--- RECORDED INFORMATION ---
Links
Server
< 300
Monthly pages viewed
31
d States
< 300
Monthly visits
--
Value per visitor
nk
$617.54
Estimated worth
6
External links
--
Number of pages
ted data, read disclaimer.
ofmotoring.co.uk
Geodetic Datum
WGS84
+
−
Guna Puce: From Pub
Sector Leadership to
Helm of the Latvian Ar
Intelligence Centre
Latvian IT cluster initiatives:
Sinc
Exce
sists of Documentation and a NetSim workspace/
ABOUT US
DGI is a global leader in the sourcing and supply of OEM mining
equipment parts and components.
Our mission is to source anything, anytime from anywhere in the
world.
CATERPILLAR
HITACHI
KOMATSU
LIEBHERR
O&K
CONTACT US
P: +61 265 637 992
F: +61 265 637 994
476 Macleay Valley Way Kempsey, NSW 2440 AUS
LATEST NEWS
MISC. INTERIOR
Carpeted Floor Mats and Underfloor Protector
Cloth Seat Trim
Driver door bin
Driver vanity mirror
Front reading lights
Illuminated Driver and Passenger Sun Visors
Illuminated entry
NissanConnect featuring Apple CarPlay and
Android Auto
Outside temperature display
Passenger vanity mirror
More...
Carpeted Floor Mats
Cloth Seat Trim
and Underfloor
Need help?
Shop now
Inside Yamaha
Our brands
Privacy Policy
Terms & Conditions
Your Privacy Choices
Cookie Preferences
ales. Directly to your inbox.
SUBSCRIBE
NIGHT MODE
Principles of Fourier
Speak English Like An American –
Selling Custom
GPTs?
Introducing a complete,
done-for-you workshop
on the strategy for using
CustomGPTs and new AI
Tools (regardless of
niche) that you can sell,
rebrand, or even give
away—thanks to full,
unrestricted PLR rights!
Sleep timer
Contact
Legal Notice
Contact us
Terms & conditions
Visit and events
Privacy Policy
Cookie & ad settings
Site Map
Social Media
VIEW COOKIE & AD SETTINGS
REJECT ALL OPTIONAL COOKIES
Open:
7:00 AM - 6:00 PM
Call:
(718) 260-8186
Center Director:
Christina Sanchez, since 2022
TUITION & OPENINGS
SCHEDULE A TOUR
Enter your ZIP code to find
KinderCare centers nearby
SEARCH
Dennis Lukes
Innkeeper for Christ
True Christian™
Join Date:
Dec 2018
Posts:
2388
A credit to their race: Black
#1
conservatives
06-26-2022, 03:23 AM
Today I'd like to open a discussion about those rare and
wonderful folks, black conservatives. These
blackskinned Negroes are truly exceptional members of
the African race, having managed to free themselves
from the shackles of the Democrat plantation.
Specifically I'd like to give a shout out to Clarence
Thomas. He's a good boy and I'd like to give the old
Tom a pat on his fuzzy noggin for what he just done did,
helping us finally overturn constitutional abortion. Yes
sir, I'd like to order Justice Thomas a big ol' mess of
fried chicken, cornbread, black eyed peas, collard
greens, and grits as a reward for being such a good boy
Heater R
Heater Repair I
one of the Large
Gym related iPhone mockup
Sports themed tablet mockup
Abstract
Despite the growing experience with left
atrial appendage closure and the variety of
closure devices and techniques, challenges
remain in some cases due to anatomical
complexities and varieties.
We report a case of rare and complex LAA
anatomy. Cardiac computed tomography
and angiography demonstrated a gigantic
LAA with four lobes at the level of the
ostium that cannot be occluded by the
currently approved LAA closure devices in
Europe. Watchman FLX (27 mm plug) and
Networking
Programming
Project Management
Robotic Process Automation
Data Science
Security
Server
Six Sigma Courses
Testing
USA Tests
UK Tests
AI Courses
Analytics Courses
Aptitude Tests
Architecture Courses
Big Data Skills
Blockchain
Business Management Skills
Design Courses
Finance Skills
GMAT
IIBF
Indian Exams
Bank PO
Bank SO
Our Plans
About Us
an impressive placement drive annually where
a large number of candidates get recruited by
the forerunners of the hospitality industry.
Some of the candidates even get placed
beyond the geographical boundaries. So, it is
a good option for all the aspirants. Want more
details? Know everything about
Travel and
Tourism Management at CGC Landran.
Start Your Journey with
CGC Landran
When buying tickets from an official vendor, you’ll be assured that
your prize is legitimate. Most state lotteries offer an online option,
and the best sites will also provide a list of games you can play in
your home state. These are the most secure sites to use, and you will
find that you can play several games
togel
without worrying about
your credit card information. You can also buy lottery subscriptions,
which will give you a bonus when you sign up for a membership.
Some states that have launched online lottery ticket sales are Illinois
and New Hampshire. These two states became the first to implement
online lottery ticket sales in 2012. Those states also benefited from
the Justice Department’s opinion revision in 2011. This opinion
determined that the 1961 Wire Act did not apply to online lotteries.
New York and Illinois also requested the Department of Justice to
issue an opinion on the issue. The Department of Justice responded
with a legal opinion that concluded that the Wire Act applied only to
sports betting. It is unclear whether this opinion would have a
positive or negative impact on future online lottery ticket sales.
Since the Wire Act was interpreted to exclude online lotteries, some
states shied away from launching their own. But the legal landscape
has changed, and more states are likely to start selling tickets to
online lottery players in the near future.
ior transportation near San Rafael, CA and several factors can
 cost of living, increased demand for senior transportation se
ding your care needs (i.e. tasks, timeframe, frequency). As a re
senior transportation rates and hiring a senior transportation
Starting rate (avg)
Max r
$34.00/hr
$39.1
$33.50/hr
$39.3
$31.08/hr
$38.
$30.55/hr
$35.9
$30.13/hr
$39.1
---
- WRITTEN TASK: Set the entries down again precisely as they were given.

- RESPONSE TO THIS TASK:
Links
Server
< 300
Monthly pages viewed
31
d States
< 300
Monthly visits
--
Value per visitor
nk
$617.54
Estimated worth
6
External links
--
Number of pages
ted data, read disclaimer.
ofmotoring.co.uk
Geodetic Datum
WGS84
+
−
Guna Puce: From Pub
Sector Leadership to
Helm of the Latvian Ar
Intelligence Centre
Latvian IT cluster initiatives:
Sinc
Exce
sists of Documentation and a NetSim workspace/
ABOUT US
DGI is a global leader in the sourcing and supply of OEM mining
equipment parts and components.
Our mission is to source anything, anytime from anywhere in the
world.
CATERPILLAR
HITACHI
KOMATSU
LIEBHERR
O&K
CONTACT US
P: +61 265 637 992
F: +61 265 637 994
476 Macleay Valley Way Kempsey, NSW 2440 AUS
LATEST NEWS
MISC. INTERIOR
Carpeted Floor Mats and Underfloor Protector
Cloth Seat Trim
Driver door bin
Driver vanity mirror
Front reading lights
Illuminated Driver and Passenger Sun Visors
Illuminated entry
NissanConnect featuring Apple CarPlay and
Android Auto
Outside temperature display
Passenger vanity mirror
More...
Carpeted Floor Mats
Cloth Seat Trim
and Underfloor
Need help?
Shop now
Inside Yamaha
Our brands
Privacy Policy
Terms & Conditions
Your Privacy Choices
Cookie Preferences
ales. Directly to your inbox.
SUBSCRIBE
NIGHT MODE
Principles of Fourier
Speak English Like An American –
Selling Custom
GPTs?
Introducing a complete,
done-for-you workshop
on the strategy for using
CustomGPTs and new AI
Tools (regardless of
niche) that you can sell,
rebrand, or even give
away—thanks to full,
unrestricted PLR rights!
Sleep timer
Contact
Legal Notice
Contact us
Terms & conditions
Visit and events
Privacy Policy
Cookie & ad settings
Site Map
Social Media
VIEW COOKIE & AD SETTINGS
REJECT ALL OPTIONAL COOKIES
Open:
7:00 AM - 6:00 PM
Call:
(718) 260-8186
Center Director:
Christina Sanchez, since 2022
TUITION & OPENINGS
SCHEDULE A TOUR
Enter your ZIP code to find
KinderCare centers nearby
SEARCH
Dennis Lukes
Innkeeper for Christ
True Christian™
Join Date:
Dec 2018
Posts:
2388
A credit to their race: Black
#1
conservatives
06-26-2022, 03:23 AM
Today I'd like to open a discussion about those rare and
wonderful folks, black conservatives. These
blackskinned Negroes are truly exceptional members of
the African race, having managed to free themselves
from the shackles of the Democrat plantation.
Specifically I'd like to give a shout out to Clarence
Thomas. He's a good boy and I'd like to give the old
Tom a pat on his fuzzy noggin for what he just done did,
helping us finally overturn constitutional abortion. Yes
sir, I'd like to order Justice Thomas a big ol' mess of
fried chicken, cornbread, black eyed peas, collard
greens, and grits as a reward for being such a good boy
Heater R
Heater Repair I
one of the Large
Gym related iPhone mockup
Sports themed tablet mockup
Abstract
Despite the growing experience with left
atrial appendage closure and the variety of
closure devices and techniques, challenges
remain in some cases due to anatomical
complexities and varieties.
We report a case of rare and complex LAA
anatomy. Cardiac computed tomography
and angiography demonstrated a gigantic
LAA with four lobes at the level of the
ostium that cannot be occluded by the
currently approved LAA closure devices in
Europe. Watchman FLX (27 mm plug) and
Networking
Programming
Project Management
Robotic Process Automation
Data Science
Security
Server
Six Sigma Courses
Testing
USA Tests
UK Tests
AI Courses
Analytics Courses
Aptitude Tests
Architecture Courses
Big Data Skills
Blockchain
Business Management Skills
Design Courses
Finance Skills
GMAT
IIBF
Indian Exams
Bank PO
Bank SO
Our Plans
About Us
an impressive placement drive annually where
a large number of candidates get recruited by
the forerunners of the hospitality industry.
Some of the candidates even get placed
beyond the geographical boundaries. So, it is
a good option for all the aspirants. Want more
details? Know everything about
Travel and
Tourism Management at CGC Landran.
Start Your Journey with
CGC Landran
When buying tickets from an official vendor, you’ll be assured that
your prize is legitimate. Most state lotteries offer an online option,
and the best sites will also provide a list of games you can play in
your home state. These are the most secure sites to use, and you will
find that you can play several games
togel
without worrying about
your credit card information. You can also buy lottery subscriptions,
which will give you a bonus when you sign up for a membership.
Some states that have launched online lottery ticket sales are Illinois
and New Hampshire. These two states became the first to implement
online lottery ticket sales in 2012. Those states also benefited from
the Justice Department’s opinion revision in 2011. This opinion
determined that the 1961 Wire Act did not apply to online lotteries.
New York and Illinois also requested the Department of Justice to
issue an opinion on the issue. The Department of Justice responded
with a legal opinion that concluded that the Wire Act applied only to
sports betting. It is unclear whether this opinion would have a
positive or negative impact on future online lottery ticket sales.
Since the Wire Act was interpreted to exclude online lotteries, some
states shied away from launching their own. But the legal landscape
has changed, and more states are likely to start selling tickets to
online lottery players in the near future.
ior transportation near San Rafael, CA and several factors can
 cost of living, increased demand for senior transportation se
ding your care needs (i.e. tasks, timeframe, frequency). As a re
senior transportation rates and hiring a senior transportation
Starting rate (avg)
Max r
$34.00/hr
$39.1
$33.50/hr
$39.3
$31.08/hr
$38.
$30.55/hr
$35.9
$30.13/hr
$39.1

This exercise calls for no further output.